TAREFAS A REALIZAR:
A: Segundo o trecho sobre o juiz Julier, qual tribunal determinou a investigação do juiz?
B: Prossiga o texto sobre o juiz Julier a partir da última frase apresentada.

TRECHO DO DOCUMENTO:
Mesmo na época em que o juiz estava no auge de popularidade por ter tomado a difícil decisão de condenar um cidadão considerado poderoso, tive oportunidade de demonstrar em debate com ele realizado no Senado que Julier usava indevidamente a toga da magistratura em benefício de alguns de seus amigos de infância e do seu partido, o PT. Da tribuna do Senado disse que Julier desonrava a toga, pois a utilizava politicamente em benefício dos seus amigos do PT e em desfavor da verdade.
Nada mais elucidativo sobre isso foi a invasão ao escritório e residência de Dante de Oliveira e à sede do PSDB, para tentar levar seu amigo Alexandre César ao segundo turno, nas eleições de 2004. Tive também oportunidade de provar alguns deslizes éticos do magistrado naquela época, como, por exemplo, nomear sempre o seu irmão como perito, em processos de terra em Mato Grosso. Por esse fato ele já chegou a ser advertido por seus superiores do Poder Judiciário.
Não se conheciam naquela época deslizes criminais do juiz. Ninguém lhe fazia essas acusações. Hoje, Julier é acusado de cometer quase todos os mesmos crimes antes cometidos por João Arcanjo Ribeiro. Ele está sendo investigado pela Polícia Federal por crimes contra a administração pública, lavagem de dinheiro e formação de quadrilha. Quem determinou a investigação do juiz foi o Tribunal Regional Federal.

DADOS FORNECIDOS:
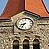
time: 8:36
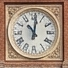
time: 11:01
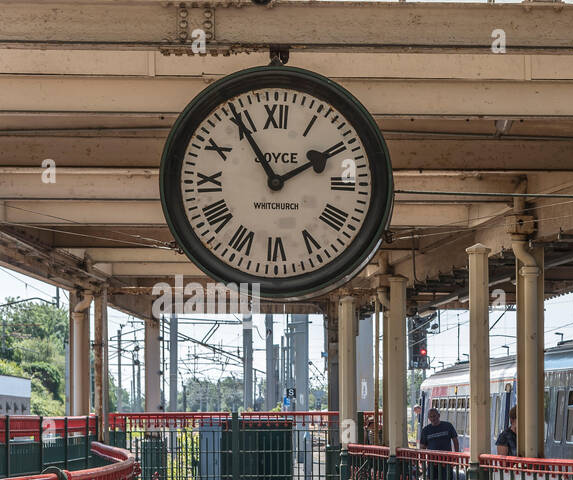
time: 1:54
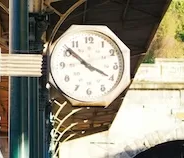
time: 3:51
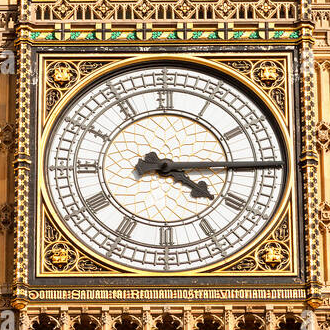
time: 4:14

RESULTADOS:
A: O Tribunal Regional Federal.

B:
Pelos dados apurados até agora e, pelo pouco que foi vazado para a opinião pública, Julier está sendo investigado como suspeito de ter cedido aos apelos de um bacharel em Direito (Tiago Dorileo), conhecido nos meios jurídicos como intermediador de compra e venda de sentenças. É investigado também por ter recebido favores de um administrador público, Gian Castrilon, presidente demitido do Detran por Silval Barbosa, após as denúncias ganharem as manchetes de jornais. Resta esclarecer que Castrilon era afilhado político de deputado Mauro Savi, considerado também padrinho da nati morta candidatura de Julier ao governo do Estado.
O juiz também teria tido encontros, inclusive em sua residência, com um empresário do ramo de construção civil e dias depois saiu uma sentença diminuindo os débitos tributários do empresário junto à Receita Federal em decisão monocrática do juiz.
As explicações do juiz não têm sido nada convincentes. Alegar perseguição da Polícia Federal, que está sob o comando do PT, é abusar da capacidade de compreensão de quem mora em Cuiabá interpretar os fatos. Todos sabemos que as dúvidas sobre a PF seriam mais consideradas se a atuação da instituição fosse no sentido de proteger o juiz, considerado filiação partidária certa ao PT.
Por enquanto, Julier é apenas suspeito e somente com a conclusão dos inquéritos é que saberemos se o juiz, em função do apetite eleitoral e diante da necessidade de fazer caixa de campanha, resolveu aderir às práticas criminosas para tentar se viabilizar. Recentemente, ele tomou atitudes difíceis de entender, como, por exemplo, buscar o apadrinhamento de sua candidatura na Assembleia Legislativa de Mato Grosso e mais especialmente junto ao deputado Riva.
Pior em tudo isso são as explicações do juiz petista. Recentemente, disse que é preciso verificar que ele não está sendo investigado por captação de dinheiro em factoring, o verdadeiro motivo da operação Ararath. Será que o Julier está querendo passar uma lição ética que tomar empréstimos em factoring é mais grave do que negociar sentenças e reunir-se em grupo para dar prejuízos ao Estado?
Resumindo: a situação do juiz é grave. Os documentos contra Julier devem ser encaminhados ao Conselho Nacional de Justiça, onde deve ser julgado, podendo ser punido com a aposentadoria compulsória. Nesta hipótese, terá deixado o Judiciário pela porta dos fundos.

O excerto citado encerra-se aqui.